Why do children need it apart from the pressure and stress they have to endure these days.
Looks like the latest trend.
Thanks
Good Grief! ME is not a psychiatric illness!
What an astonishingly erroneous opening paragraph for the PlosOne article at the top. Would be interesting to know who funds their research and/or publication?! Perhaps just one letter on behalf of all of us to both the lead scientist of the study and also to the journal editor who can pass it on to the peer reviewers of the article would suffice. What a professional embarrassment for them after all the years of high quality scientific research into a neurological illness.
Dear Yvonne Couch,
I was interested to read your recent article titled: A Model of Post-Infection Fatigue Is Associated with Increased TNF and 5-HT2A Receptor Expression in Mice
You state that:
“It is well documented that serotonin (5-HT) plays an important role in psychiatric illness. For example, myalgic encephalomyelitis (ME/CFS), which is often provoked by infection, is a disabling illness with an unknown aetiology and diagnosis is based on symptom-specific criteria.”
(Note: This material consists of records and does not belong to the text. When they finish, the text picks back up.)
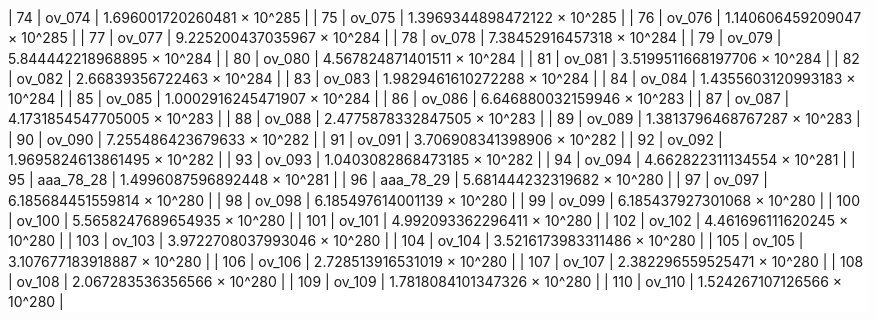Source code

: | 74 | ov_074 | 1.696001720260481 × 10^285 |
| 75 | ov_075 | 1.3969344898472122 × 10^285 |
| 76 | ov_076 | 1.140606459209047 × 10^285 |
| 77 | ov_077 | 9.225200437035967 × 10^284 |
| 78 | ov_078 | 7.38452916457318 × 10^284 |
| 79 | ov_079 | 5.844442218968895 × 10^284 |
| 80 | ov_080 | 4.567824871401511 × 10^284 |
| 81 | ov_081 | 3.5199511668197706 × 10^284 |
| 82 | ov_082 | 2.66839356722463 × 10^284 |
| 83 | ov_083 | 1.9829461610272288 × 10^284 |
| 84 | ov_084 | 1.4355603120993183 × 10^284 |
| 85 | ov_085 | 1.0002916245471907 × 10^284 |
| 86 | ov_086 | 6.646880032159946 × 10^283 |
| 87 | ov_087 | 4.1731854547705005 × 10^283 |
| 88 | ov_088 | 2.4775878332847505 × 10^283 |
| 89 | ov_089 | 1.3813796468767287 × 10^283 |
| 90 | ov_090 | 7.255486423679633 × 10^282 |
| 91 | ov_091 | 3.706908341398906 × 10^282 |
| 92 | ov_092 | 1.9695824613861495 × 10^282 |
| 93 | ov_093 | 1.0403082868473185 × 10^282 |
| 94 | ov_094 | 4.662822311134554 × 10^281 |
| 95 | aaa_78_28 | 1.4996087596892448 × 10^281 |
| 96 | aaa_78_29 | 5.681444232319682 × 10^280 |
| 97 | ov_097 | 6.185684451559814 × 10^280 |
| 98 | ov_098 | 6.185497614001139 × 10^280 |
| 99 | ov_099 | 6.185437927301068 × 10^280 |
| 100 | ov_100 | 5.5658247689654935 × 10^280 |
| 101 | ov_101 | 4.992093362296411 × 10^280 |
| 102 | ov_102 | 4.461696111620245 × 10^280 |
| 103 | ov_103 | 3.9722708037993046 × 10^280 |
| 104 | ov_104 | 3.5216173983311486 × 10^280 |
| 105 | ov_105 | 3.107677183918887 × 10^280 |
| 106 | ov_106 | 2.728513916531019 × 10^280 |
| 107 | ov_107 | 2.382296559525471 × 10^280 |
| 108 | ov_108 | 2.067283536356566 × 10^280 |
| 109 | ov_109 | 1.7818084101347326 × 10^280 |
| 110 | ov_110 | 1.524267107126566 × 10^280 |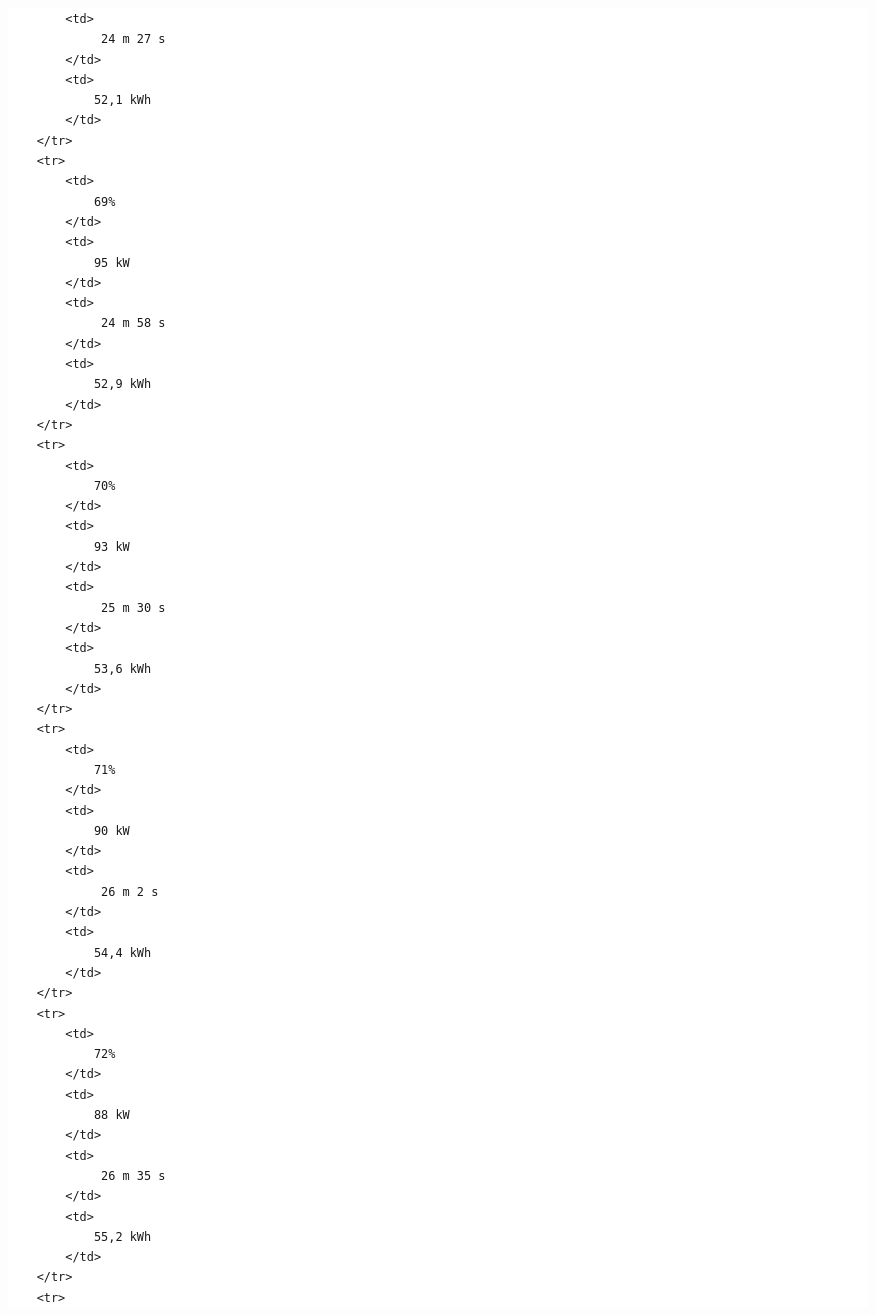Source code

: 			<td>
				 24 m 27 s
			</td>
			<td>
				52,1 kWh
			</td>
		</tr>
		<tr>
			<td>
				69%
			</td>
			<td>
				95 kW
			</td>
			<td>
				 24 m 58 s
			</td>
			<td>
				52,9 kWh
			</td>
		</tr>
		<tr>
			<td>
				70%
			</td>
			<td>
				93 kW
			</td>
			<td>
				 25 m 30 s
			</td>
			<td>
				53,6 kWh
			</td>
		</tr>
		<tr>
			<td>
				71%
			</td>
			<td>
				90 kW
			</td>
			<td>
				 26 m 2 s
			</td>
			<td>
				54,4 kWh
			</td>
		</tr>
		<tr>
			<td>
				72%
			</td>
			<td>
				88 kW
			</td>
			<td>
				 26 m 35 s
			</td>
			<td>
				55,2 kWh
			</td>
		</tr>
		<tr>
Given that The World Health Organisation and NICE currently categorise myalgic encephalomyelitis as a neurological condition, might it not be politic to resist the temptation to define it as a ‘psychiatric illness’ prior to its aetiology being established.
If, in the future, ME is found to be autoimmune or neurological in nature, your disease description will be rendered inaccurate, thereby casting doubt upon your findings, which may be sound.
Best regards
Margot
The mea and other charity groups including meruk are doing a very fine job at trying to breathe life into the prospects of patients with this dreadful illness. its very sad to see that two rather pedestrian articles are the sum total of what came out last week. this is very worrying unless the huge grant-issuing agencies like the MIH in the US, ramp up their expenditure on quality biomedically oriented ME/CFS research, we will still be treading water in another 20 years
The medical profession and grant-issuing agencies have behaved in a shocking manner towards he researchers that are just as eager as us, to find medical solutions to this illness.
Senior academics, with an interest in ME, have their promising research grant applications, turned down again and again, on the spurious grounds that the grant applications lacked merit or even more offensive, that they were poorly drawn up.
Please everyone support the responsible ME charities who comission research and do advocacy work, like the two mentioned above.
Jeremy
Last week I asked if my craft group would do their craft fair for ME please. I was given a most definite “NO – we need something that draws people in!!” There are members who don’t believe it’s a real illness and those who just don’t want to know. However, when my 2 daughters say I shouldn’t ‘go on’ about it (they have ME too), I say ‘I will not apologise for going on about it, when it starts people talking, negative or not”. One day when they complain about me, ‘going on about it’ someone may step in and say, well actually it is a very debilitating disease, because I know people who have it and how it’s devastated their lives.”
Talking spreads news and people love to talk and so it gets around. That’s my take on it. Get people talking about it and curiosity sets in.